If someone could provide some insight, that would be great. I'm looking at possibly getting a new set of custom wheels, and I just want to know whats up.
Well, you won't get a set of Dura-Ace/Open Pro wheels to weigh 1,500 grams - but you can get them to be lighter than Ksyrium SL's. Firstly, Mavic lies, um I mean, is "optimistic" about the wieghts of their wheels. From the Weight Weenies website, we can see that Ksyrium SL's are about 100 grams heavier than claimed: Weigh Weenies wheel weight listings.
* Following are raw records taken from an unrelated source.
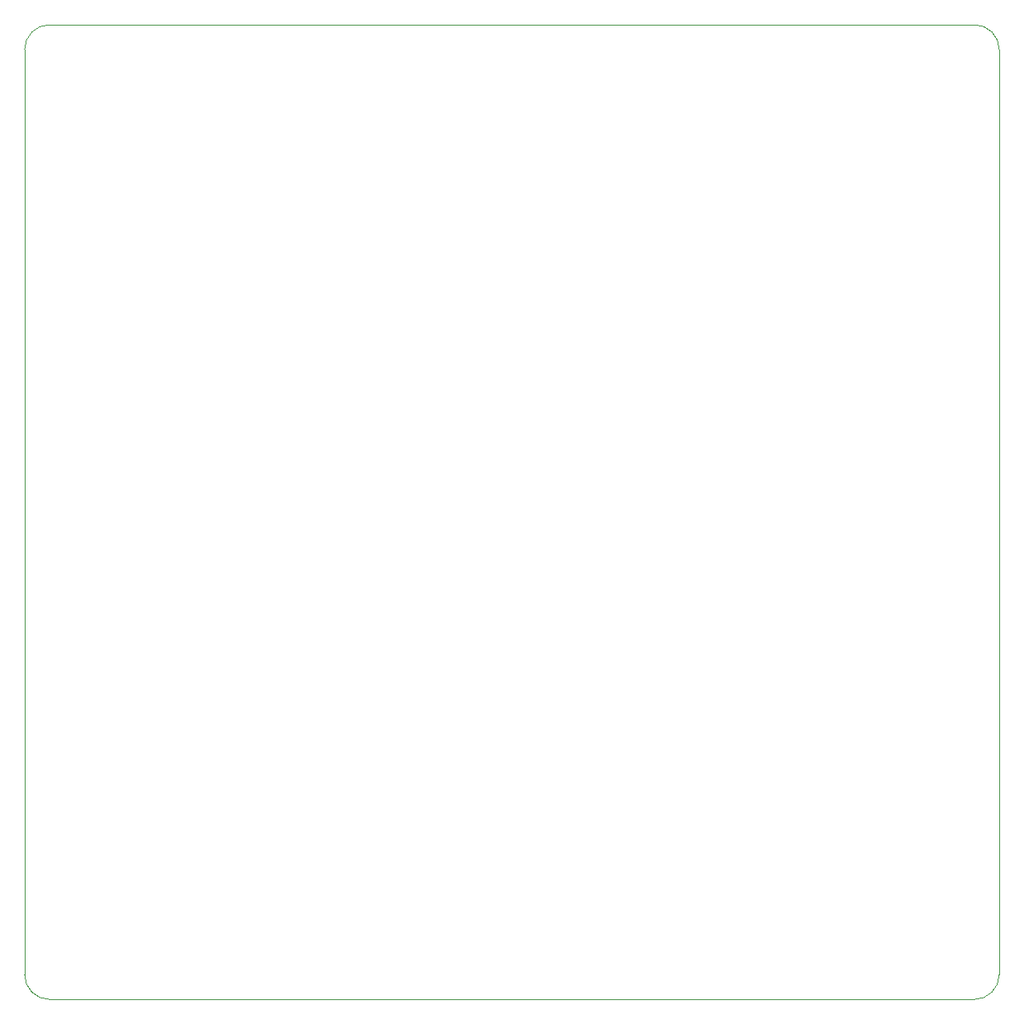
<source format=gbr>
G04 #@! TF.GenerationSoftware,KiCad,Pcbnew,(5.1.5-0-10_14)*
G04 #@! TF.CreationDate,2019-12-18T14:27:56+09:00*
G04 #@! TF.ProjectId,my_keybov2,6d795f6b-6579-4626-9f76-322e6b696361,rev?*
G04 #@! TF.SameCoordinates,Original*
G04 #@! TF.FileFunction,Profile,NP*
%FSLAX46Y46*%
G04 Gerber Fmt 4.6, Leading zero omitted, Abs format (unit mm)*
G04 Created by KiCad (PCBNEW (5.1.5-0-10_14)) date 2019-12-18 14:27:56*
%MOMM*%
%LPD*%
G04 APERTURE LIST*
%ADD10C,0.050000*%
G04 APERTURE END LIST*
D10*
X70104000Y-146736000D02*
X165024000Y-146736000D01*
X67564000Y-49276000D02*
X67564000Y-144196000D01*
X167564000Y-144196000D02*
X167564000Y-49276000D01*
X70104000Y-46736000D02*
X165024000Y-46736000D01*
X70104000Y-146736000D02*
G75*
G02X67564000Y-144196000I0J2540000D01*
G01*
X167564000Y-144196000D02*
G75*
G02X165024000Y-146736000I-2540000J0D01*
G01*
X165024000Y-46736000D02*
G75*
G02X167564000Y-49276000I0J-2540000D01*
G01*
X67564000Y-49276000D02*
G75*
G02X70104000Y-46736000I2540000J0D01*
G01*
M02*

</source>
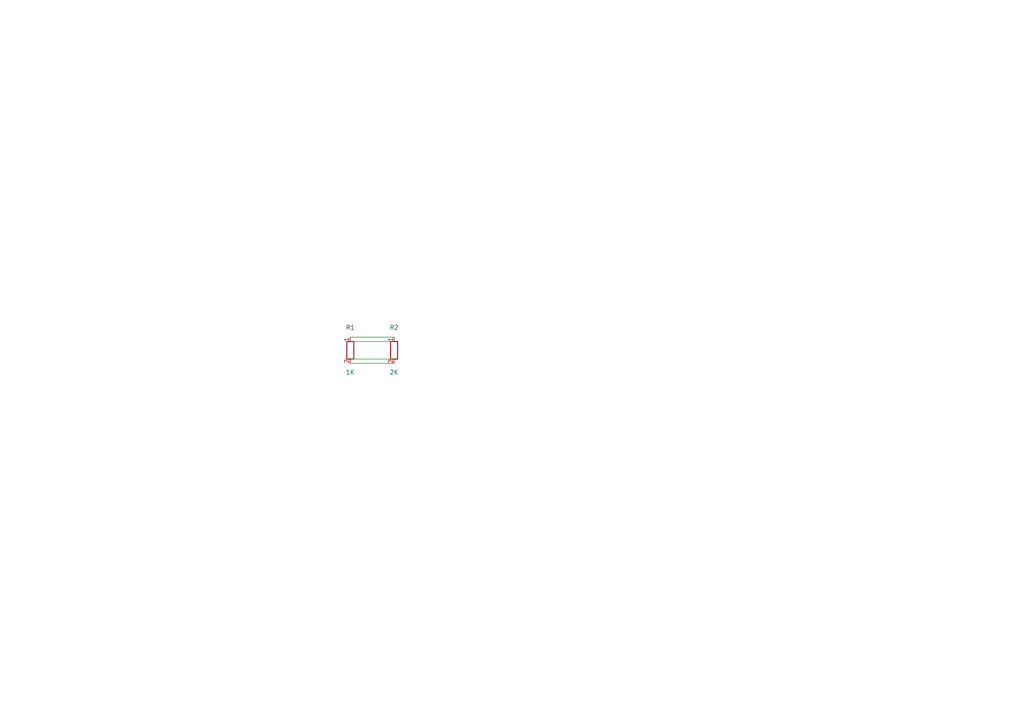
<source format=kicad_sch>
(kicad_sch (version 20230121) (generator eeschema)

  (uuid aaaaaaaa-bbbb-cccc-dddd-eeeeeeeeeeee)

  (paper "A4")

  

  (symbol (lib_id "Device:R") (at 101.6 101.6 0) (unit 1)
    (in_bom yes) (on_board yes) (dnp no)
    (uuid 11111111-1111-1111-1111-111111111111)
    (property "Reference" "R1" (at 101.6 95 0))
    (property "Value" "1K" (at 101.6 108 0))
    (property "Footprint" "" (at 101.6 101.6 0))
    (pin "1" (uuid 11111111-1111-1111-1111-111111111101))
    (pin "2" (uuid 11111111-1111-1111-1111-111111111102))
  )

  (symbol (lib_id "Device:R") (at 114.3 101.6 0) (unit 1)
    (in_bom yes) (on_board yes) (dnp no)
    (uuid 22222222-2222-2222-2222-222222222222)
    (property "Reference" "R2" (at 114.3 95 0))
    (property "Value" "2K" (at 114.3 108 0))
    (property "Footprint" "" (at 114.3 101.6 0))
    (pin "1" (uuid 22222222-2222-2222-2222-222222222201))
    (pin "2" (uuid 22222222-2222-2222-2222-222222222202))
  )

  (wire (pts (xy 101.6 97.79) (xy 114.3 97.79))
    (stroke (width 0) (type default))
    (uuid 33333333-3333-3333-3333-333333333301)
  )

  (wire (pts (xy 101.6 105.41) (xy 114.3 105.41))
    (stroke (width 0) (type default))
    (uuid 33333333-3333-3333-3333-333333333302)
  )

  (wire (pts (xy 101.6 99.06) (xy 114.3 99.06))
    (stroke (width 0) (type default))
    (uuid 33333333-3333-3333-3333-333333333303)
  )

  (wire (pts (xy 101.6 104.14) (xy 114.3 104.14))
    (stroke (width 0) (type default))
    (uuid 33333333-3333-3333-3333-333333333304)
  )

  (symbol_instances
    (path "/11111111-1111-1111-1111-111111111111"
      (reference "R1") (unit 1) (value "1K") (footprint "")
    )
    (path "/22222222-2222-2222-2222-222222222222"
      (reference "R2") (unit 1) (value "2K") (footprint "")
    )
  )

  (sheet_instances
    (path "/" (page "1"))
  )

)

</source>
Excel Sport's wheel weight calculator uses the weight of the Dura-Ace hubs with skewers, whereas Mavic weighs their wheels without skewers. Excel lists the weight of Dura-Ace 7800 hubs with skewers as 188g F/ 330 gR. From the Weight Weenies hub weight listings, the weights of Dura-Ace hubs without skewers is 125g F/ 255g R. Taking the difference, the weight of the skewers is 138g/pair.

From the Excel Sports wheel calculator, if you built a set of 28 spoke Dura-Ace/Open Pro wheels with DT Revolution spokes in a 2X pattern in front, DT 2.0/1.8 in 3X pattern on rear drive side and DT Revolution in 2X pattern on rear non-drive side, the total weight would be 1698 grams. Subtracting the skewer weight leaves a wheel weight of 1560 grams - or about 40-60 grams lighter than Ksyrium SLs.

Of course, adding more and/or thicker spokes will add a few more grams of weight, but certainly the Dura-Ace/Open Pro wheels are in the same weight class as Ksyrium SLs.

But of course, wheel performance isn't just about weight - (lateral) rigidity is also important. In this category, Ksyrium SLs have been shown to be fairly flexy in this test: Damon Rinard wheel stiffness test . As can be seen in the test, "traditional" 28 and 32 spoke wheels are stiffer than Ksyriums, so it is likely that the Dura-Ace/Open Pro wheels will be (laterally) stiffer than the Ksyrium SLs.